Monica 16/08/2022
Nudez Mortal é uma esquisita amálgama entre o policial, protagonizado pela tenente Eve Dallas, o romance levemente erótico e a distopia. O primeiro género é aquele que efetivamente mais me interessa.
O primeiro livro da série Mortal apresenta-nos a protagonista num ápice: após não ter conseguido impedir a morte de uma menina, Dallas, que está mentalmente desgastada, é chamada para resolver um novo caso, sem ter qualquer tempo para descansar ou ser avaliada psicologicamente nas suas capacidades. O crime em questão é um de muitas reviravoltas: uma prostituta chamada Sharon é encontrada morta no seu apartamento, parece ter sido violada, foi baleada múltiplas vezes e deixada sobre a cama completamente nua. Não há sinais de arrombamento, não há ADN presente no apartamento, não há sémen ou pelos púbicos de outrem no corpo da vítima. Mas apesar de todo este cuidado, a arma do crime foi deixada na cena.

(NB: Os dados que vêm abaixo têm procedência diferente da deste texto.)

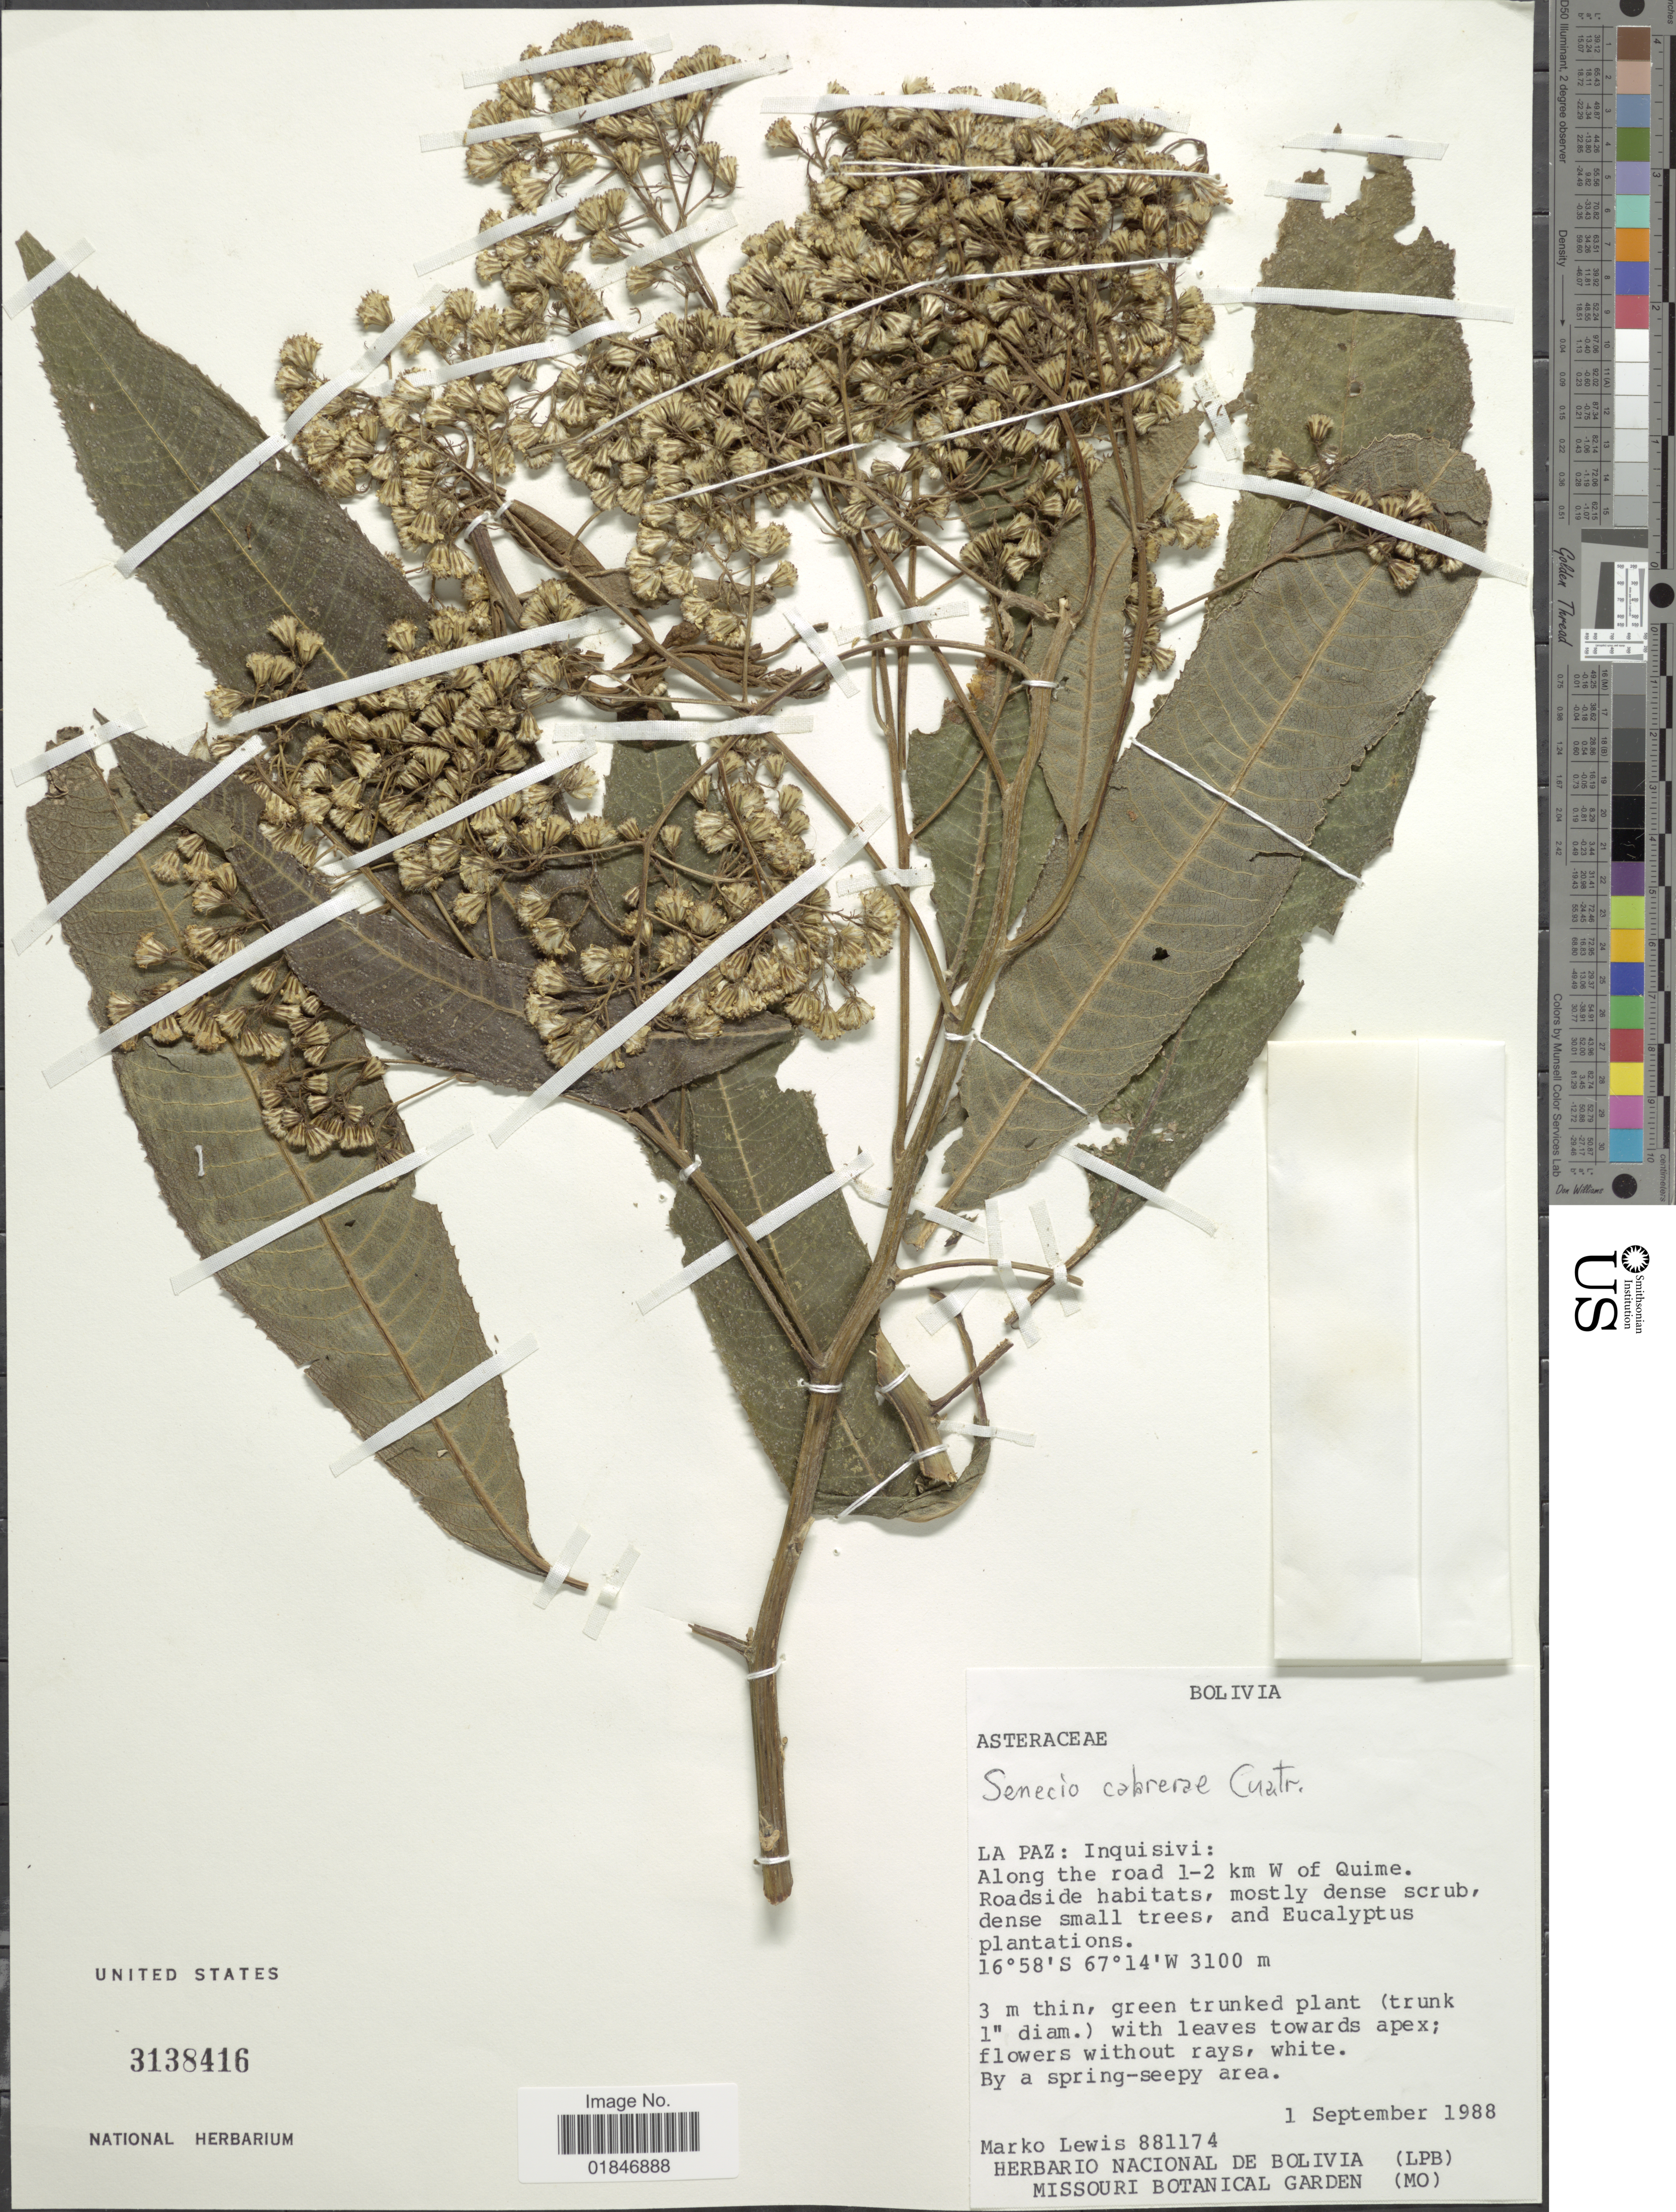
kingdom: Plantae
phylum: Tracheophyta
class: Magnoliopsida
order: Asterales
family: Asteraceae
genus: Dendrophorbium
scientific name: Dendrophorbium cabrerae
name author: (Cuatrec.) C. Jeffrey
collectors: M. A. Lewis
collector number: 881174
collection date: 1988-09-01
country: Bolivia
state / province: La Paz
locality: Inquisivi: Along the road 1-2 km W of Quime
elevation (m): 3100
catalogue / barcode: US 3138416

Aquilo que vai complicar a já complicada investigação da tenente Dallas é o facto de Sharon não ser uma zé-ninguém. Os pais dela são dois advogados extremamente bem conceituadas na sociedade norte-americana e o seu avô é um deputado de extrema-direita com imenso poder e prestígio no Senado dos EUA. Juntos, esta família irá exercer uma grande pressão, quer mediática, quer política, sobre a investigação de Dallas.
O desenvolvimento da parte criminal acontece como em todos os outros livros. Gradualmente, os detetives vão aprendendo mais sobre o caso, reunindo mais elementos, passando também grande parte do tempo em deduções acerca do caráter psíquico do assassino, fazendo juízos de valor e "e ses" acerca dos mais variados assuntos. Aquilo que distingue Nudez Mortal de outros romances policiais (para além, talvez, de realmente haver romance) é o desenvolvimento de todo um mundo paralelo ao nosso. Embora publicado em 1995, este livro ambienta-se no ano de 2058, quando a tecnologia evoluiu formalmente, as bases de dados expandiram-se, formaram-se estações interespaciais e é possível carregar um computador no bolso. É também em 2058 que noticiamos uns EUA liderados pela extrema-direita, em que os deputados já podem transgredir o mínimo dos dois mandatos consecutivos, como é o caso do avô da vítima:
«O senador, pelo que Eve notou, havia se beneficiado da mudança de temperatura que ocorrera no país, muito quente na opinião dela, e também da revogação da Lei dos Dois Mandatos. De acordo com a legislação atual, um político poderia manter o seu cargo para toda a vida. Tudo o que tinha a fazer era convencer os seus eleitores a reelegê-lo indefinidamente.»
Roberts complementa esta hipótese de mundo com muitas mais características dignas de dissecação, como as críticas à corrupção política, altamente intemporal pelo que notamos, e até as feridas do planeta, vítima da ação humana nefasta durante as alterações climáticas. São frases singelas que aparecem ao longo do livro, mas que intensamente contribuem para tornar a narrativa mais rica.
Dallas é uma personagem forte e determinada, resoluta de que conseguirá trazer justiça às suas vítimas, mas que, ao mesmo tempo, cai nos amores instantâneos de um bilionário francês, também uma figura de enorme relevância em toda a história, numa construção amorosa que deixa muito a desejar. O desenvolvimento do casal é rápido demais, especialmente tendo em conta que a série conta com 55 livros atualmente, e que se fomenta maioritariamente num fervor sexual que perde mais no que ganha. Apesar de ser um casal em que consigo ver um futuro (e até nem desgosto), entendo que lhes faltava algo mais — quiçá um pouco de sensibilidade no que toca ao ambiente circundante.
Não obstante, a escrita fluída, rápida e viciante da autora é um bom combustível durante todo o livro, o que o torna uma boa fonte de entretenimento. Nudez Mortal tem um pouco de tudo: um romance para os aventureiros, um crime porreiro e acessível (que me lembrou, ligeiramente, do American Psycho) e um world-building digno de alguns debates e análises para quem estiver a fim disso.